Our clinical prediction models using broth microdilution and Etest methods demonstrated good discrimination and calibration for identifying RVS in the context of bacteraemia due to MSSA and MRSA. Furthermore, there was no significant loss of discriminatory ability in the validation cohort relative to the derivation population, therefore minimizing the possibility of overfitting and loss of reliability in samples other than our specific dataset [Reference Harrell42]. Both integer-based prediction rules are comprised of four dichotomous predictors, thereby facilitating rapid and straightforward calculation of a total score. The prediction rules each have three demographic or clinical variables that are easily determined by clinicians, as well as the laboratory-based variable of methicillin resistance, which is often available early on during the clinical course. Finally, the selection of a particular cut-off value for the two clinical prediction rules will largely be determined by the clinical context. For example, in situations where missing and/or inappropriately treating a specific infection would be particularly detrimental (i.e. a ‘rule out’ situation), it will be important to ensure the use of a clinical prediction rule with a high negative predictive value (i.e. selecting the cut-off values of ⩾ − 1, and ⩾ − 1 or ⩾0 for RVS as determined by Etest and broth microdilution test, respectively).
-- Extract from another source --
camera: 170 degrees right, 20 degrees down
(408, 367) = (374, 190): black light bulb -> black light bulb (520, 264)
Finally, there are several potential limitations of the present study. Our clinical prediction rules were derived from a cohort of patients in a single healthcare system, and the external validity of these models needs to be evaluated before being applied to other clinical settings. Furthermore, studies demonstrating poor clinical outcomes in bacteraemia due to S. aureus with RVS have used a range of MIC cut-offs to determine RVS, and the utility of our clinical prediction rules are dependent on the specific Etest and broth microdilution vancomycin MIC values we used to characterize RVS. Finally, as with all similar clinical prediction rules, selection of antimicrobial therapy should ultimately depend on the specific clinical situation and judgement of the treating physicians.
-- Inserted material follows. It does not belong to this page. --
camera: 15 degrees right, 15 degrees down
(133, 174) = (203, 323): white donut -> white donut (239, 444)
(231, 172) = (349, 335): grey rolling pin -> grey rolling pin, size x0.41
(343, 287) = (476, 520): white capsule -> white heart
In sum, we have developed and validated simple clinical prediction rules for RVS in the setting of bacteraemia due to MSSA and MRSA, and specifically using both broth microdilution and Etest methods to determine vancomycin MICs. Although host and organism factors leading to worsened clinical outcomes in RVS, as well as optimal treatment strategies for associated infections still need to be further elucidated, having an easy and rapid clinical prediction rule for early identification of RVS can be used to help guide the timely and individualized management of these serious infections.
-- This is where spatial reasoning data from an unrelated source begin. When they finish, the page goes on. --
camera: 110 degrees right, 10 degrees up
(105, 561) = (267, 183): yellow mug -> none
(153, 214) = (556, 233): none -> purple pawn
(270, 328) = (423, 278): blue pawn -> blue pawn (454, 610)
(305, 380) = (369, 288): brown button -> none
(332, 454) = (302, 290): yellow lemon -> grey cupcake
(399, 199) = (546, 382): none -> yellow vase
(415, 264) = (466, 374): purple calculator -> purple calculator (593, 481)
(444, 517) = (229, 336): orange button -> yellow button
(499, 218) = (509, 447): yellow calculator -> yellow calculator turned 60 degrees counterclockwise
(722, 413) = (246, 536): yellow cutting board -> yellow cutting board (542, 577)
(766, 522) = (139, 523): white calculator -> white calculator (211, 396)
This work was supported by the National Institutes of Health (K24 AI080942 to E.L.) and a Commonwealth Universal Research Enhancement Program grant from the Pennsylvania State Department of Health (to E.L.). The dataset on which this study was based was constructed for a prior study supported by a research grant from Cubist Pharmaceuticals (E.L.). The current study was not supported by Cubist Pharmaceuticals. The funding sources had no role in the design and conduct of the study; collection, management, analysis, and interpretation of the data; or preparation, review, or approval of the manuscript.
DECLARATION OF INTEREST
E.L. has received research grant support from Merck, AstraZeneca and 3M.